How often does your organization complete a detailed review of its internal controls? How many changes have occurred within your organization since the internal controls were designed? Have there been employee changes, process changes, new information systems, growth, or other changes that could have impacted those internal controls?
Every organization develops internal controls to achieve the following objectives:
- Reliability of financial reporting
- Safeguarding of assets
- Complying with laws and regulations
- Effectiveness and efficiency of operations
These controls should be re-evaluated on a routine basis to ensure that they are operating properly and still meet their objectives. When designing internal control policies, there are some common risks that every organization should consider, including:
- Management Override of Controls – Management is primarily responsible for the design, implementation, and maintenance of internal control and therefore, there is the inherent potential for management to override these controls. If an executive has the ability and an incentive – such as earnings targets or personal financial issues – to override controls and commit fraud, it is a risk not easily overcome. It requires those charged with governance, such as the shareholders, Board of Directors, or Audit Committee, to take an active approach in evaluating the possibility of fraud occurring at the organization and developing additional steps to control the risk of management override if these fraud risks are identified. In addition, setting the proper tone at the top can help the organization and its employees maintain their integrity.

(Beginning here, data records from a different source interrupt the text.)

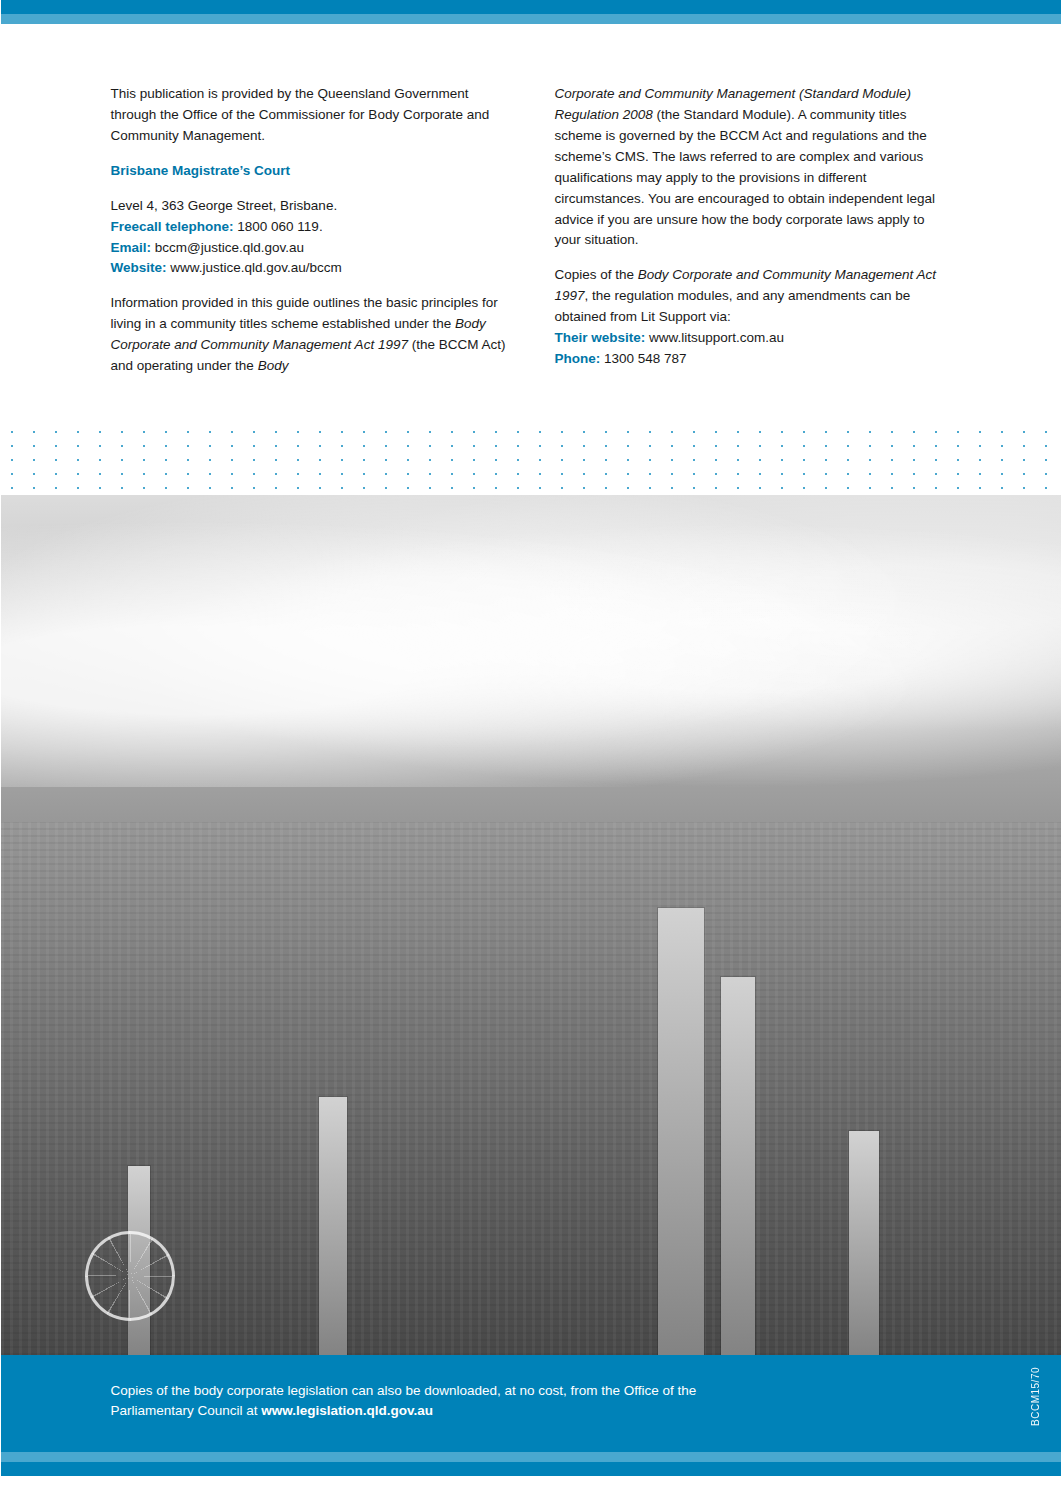This publication is provided by the Queensland Government through the Office of the Commissioner for Body Corporate and Community Management.
Brisbane Magistrate’s Court
Level 4, 363 George Street, Brisbane.
Freecall telephone: 1800 060 119.
Email: bccm@justice.qld.gov.au
Website: www.justice.qld.gov.au/bccm
Information provided in this guide outlines the basic principles for living in a community titles scheme established under the Body Corporate and Community Management Act 1997 (the BCCM Act) and operating under the Body
Corporate and Community Management (Standard Module) Regulation 2008 (the Standard Module). A community titles scheme is governed by the BCCM Act and regulations and the scheme’s CMS. The laws referred to are complex and various qualifications may apply to the provisions in different circumstances. You are encouraged to obtain independent legal advice if you are unsure how the body corporate laws apply to your situation.
Copies of the Body Corporate and Community Management Act 1997, the regulation modules, and any amendments can be obtained from Lit Support via:
Their website: www.litsupport.com.au
Phone: 1300 548 787
Copies of the body corporate legislation can also be downloaded, at no cost, from the Office of the Parliamentary Council at www.legislation.qld.gov.au
BCCM15/70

- Limited Segregation of Duties – No single person should be responsible for the authorization of transactions, recording of transactions, and custody of the impacted assets of transactions. Smaller organizations may have difficulties implementing proper segregation of duties due to limited staffing, although larger companies can also have issues if the segregation is not properly designed. Smaller organizations need to implement compensating controls to help ensure the objectives are met, such as oversight, supervision, and monitoring by management or those charged with governance.
- Overreliance on Detective Controls vs. Preventative Controls – Although detective controls will identify whether something is wrong, it may be too late and the damage may have already been done. A good internal control system not only has detective controls, but also has preventative controls. Preventive controls can include things such as ongoing training of policies and procedures, implementing user names and passwords to limit access to the system or modules within the system, requiring dual signatures on disbursements, or conducting a review and approval of purchase requests prior to purchase.
- Informal vs. Formal Controls –Smaller organizations may have key controls that are performed at the entity level vs. at the activity level. These entity level controls are typically less formal and performed by one or two key individuals, such as the owner or manager. Regardless of whether controls are informal or formal, they need to be actively monitored to ensure they are being performed.
- Overly Trusting – When we hear stories of fraud, quite often the perpetrator is described as being honest, trustworthy, and a great employee whom you never suspected. An organization should trust its employees to be good employees and do their job to the best of their ability, but this trust should not reduce its internal controls. In the words of Ronald Reagan, “Trust, but verify.”
Internal controls serve as the first line of defense in preventing fraud and ensuring the viability of your organization. Even organizations with existing controls in place need to reevaluate them from time to time to ensure the objectives are still being met and identify any areas of weakness or new risks. Consider the internal controls risks outlined above when evaluating your organization’s existing internal controls. It’s important to be proactive in assessing what risks need to be addressed, designing the controls necessary to mitigate those risks, and implementing those controls successfully.